10 — Les élections générales avancées à juillet

À la suite de l’annonce des résultats des élections régionales, le premier ministre Pedro Sánchez a annoncé avancer au 23 juillet les élections générales prévues initialement pour décembre. Le bloc de droite part avec un avantage dans la campagne : selon les derniers sondages, le PP devancerait le PSOE de 4 à 7 points, tandis que le bloc de droite devancerait le bloc de gauche de 1 à 5 points. Les sondages ne donnent cependant qu’environ 180 sièges sur 350 à l’alliance du PP et Vox, soit 5 de plus que la majorité absolue.

La victoire de la droite n’est donc pas certaine, ce d’autant que les résultats des partis régionaux, plus difficilement prévisibles, pourraient comme en 2019 priver chacun des deux blocs de majorité. Pour pouvoir gouverner, le PP et Vox devront donc impérativement mobiliser leurs électeurs dans les semaines à venir. La tâche pourrait leur être rendue plus difficile par la nécessité de négocier simultanément des accords gouvernementaux entre eux dans les différentes régions du pays.

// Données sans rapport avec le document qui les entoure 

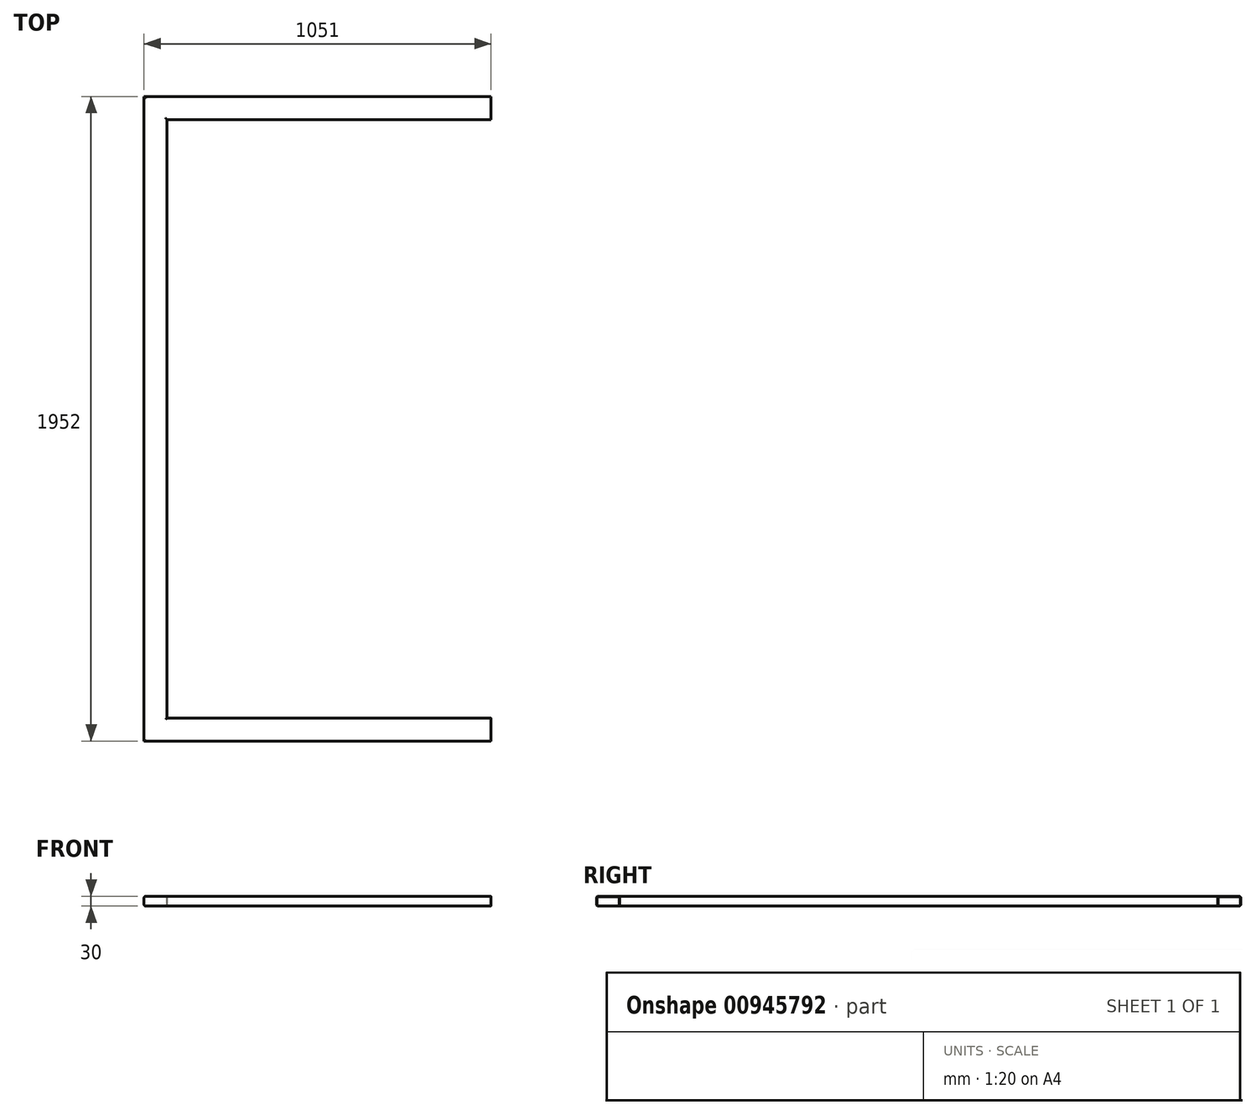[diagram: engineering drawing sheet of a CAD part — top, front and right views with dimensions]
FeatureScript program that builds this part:
annotation { "Feature Type Name" : "Feature", "Feature Type Description" : "" }
export const myFeature = defineFeature(function(context is Context, id is Id, definition is map)
    precondition{}
    {
        {
            var Q0;
            Q0=qCreatedBy(makeId("Right.planeOp"),FACE);
            var sketch = newSketch(context, id + "F0", { "sketchPlane" : qUnion([Q0])});
            skLineSegment(sketch, "E0.bottom", {"start": v(30, 15) * mm, "end": v(-30, 15) * mm});
            skLineSegment(sketch, "E0.top", {"start": v(30, -15) * mm, "end": v(-30, -15) * mm});
            skLineSegment(sketch, "E0.left", {"start": v(35, 10) * mm, "end": v(35, -10) * mm});
            skLineSegment(sketch, "E0.right", {"start": v(-35, 10) * mm, "end": v(-35, -10) * mm});
            skPoint(sketch, "E0.middle", {"position": v(0, 0) * mm});
            skPoint(sketch, "E1.visualSharp", {"position": v(-35, -15) * mm});
            skArc(sketch, "E1.filletArc", {"start": v(-35, -10) * mm, "mid": v(-33.54, -13.54) * mm, "end": v(-30, -15) * mm});
            skPoint(sketch, "E2.visualSharp", {"position": v(-35, 15) * mm});
            skArc(sketch, "E2.filletArc", {"start": v(-30, 15) * mm, "mid": v(-33.54, 13.54) * mm, "end": v(-35, 10) * mm});
            skPoint(sketch, "E3.visualSharp", {"position": v(35, 15) * mm});
            skArc(sketch, "E3.filletArc", {"start": v(35, 10) * mm, "mid": v(33.54, 13.54) * mm, "end": v(30, 15) * mm});
            skPoint(sketch, "E4.visualSharp", {"position": v(35, -15) * mm});
            skArc(sketch, "E4.filletArc", {"start": v(30, -15) * mm, "mid": v(33.54, -13.54) * mm, "end": v(35, -10) * mm});
            skArc(sketch, "E5.0", {"start": v(34, 10) * mm, "mid": v(32.83, 12.83) * mm, "end": v(30, 14) * mm});
            skLineSegment(sketch, "E5.1", {"start": v(34, 10) * mm, "end": v(34, -10) * mm});
            skLineSegment(sketch, "E5.2", {"start": v(30, 14) * mm, "end": v(-30, 14) * mm});
            skArc(sketch, "E5.3", {"start": v(30, -14) * mm, "mid": v(32.83, -12.83) * mm, "end": v(34, -10) * mm});
            skArc(sketch, "E5.4", {"start": v(-30, 14) * mm, "mid": v(-32.83, 12.83) * mm, "end": v(-34, 10) * mm});
            skLineSegment(sketch, "E5.5", {"start": v(-34, 10) * mm, "end": v(-34, -10) * mm});
            skArc(sketch, "E5.6", {"start": v(-34, -10) * mm, "mid": v(-32.83, -12.83) * mm, "end": v(-30, -14) * mm});
            skLineSegment(sketch, "E5.7", {"start": v(30, -14) * mm, "end": v(-30, -14) * mm});
            skSolve(sketch);
        }
        {
            var Q0;
            Q0=qCreatedBy(makeId("Top.planeOp"),FACE);
            var sketch = newSketch(context, id + "F1", { "sketchPlane" : qUnion([Q0])});
            skLineSegment(sketch, "E6", {"start": v(0, 0) * mm, "end": v(-1016, 0) * mm});
            skLineSegment(sketch, "E7", {"start": v(-1016, 0) * mm, "end": v(-1016, 1882) * mm});
            skLineSegment(sketch, "E8", {"start": v(-1016, 1882) * mm, "end": v(0, 1882) * mm});
            skSolve(sketch);
        }
        {
            var Q0;
            Q0=makeQuery(id+"F0.imprint","IMPRINT",FACE,{"disambiguationData":[TD([[makeQuery(id+"F0.imprint","IMPRINT",EDGE,{"derivedFrom":sQuery(id+"F0.wireOp",EDGE,"E0.bottom")}),1.0]])]});
            var Q1;
            Q1=sQuery(id+"F1.wireOp",EDGE,"E6");
            var Q2;
            Q2=sQuery(id+"F1.wireOp",EDGE,"E7");
            var Q3;
            Q3=sQuery(id+"F1.wireOp",EDGE,"E8");
            sweep(context, id + "F2", {"profiles" : qUnion([Q0]), "path" : qUnion([Q1, Q2, Q3])});
        }
    });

Pour pouvoir gouverner, le PP et Vox devront impérativement mobiliser leurs électeurs dans les semaines à venir.

François Hublet

La performance de la gauche dépendra à la fois de la capacité du PSOE de Sánchez à défendre son bilan et de celle des autres forces progressistes et radicales — Podemos et Sumar — à éviter un effondrement de leurs parts électorales cumulées. Si Podemos semble à ce stade en difficulté, l’alliance écologique, sociale et régionale forgée par Yolanda Díaz peut s’appuyer sur les bonnes performances de ses listes à Madrid, à Valence et dans les Baléares notamment.
Enfin, comme lors de la législature en cours, le score des partis régionalistes pourrait s’avérer décisif. Les partis catalans et basques, mais aussi les formations régionalistes des Baléares, des Canaries, de Cantabrie, des Asturies ou encore du mouvement de l’España vacía contrôlent aujourd’hui une quarantaine de sièges qui pourraient s’avérer essentiels pour obtenir une majorité parlementaire.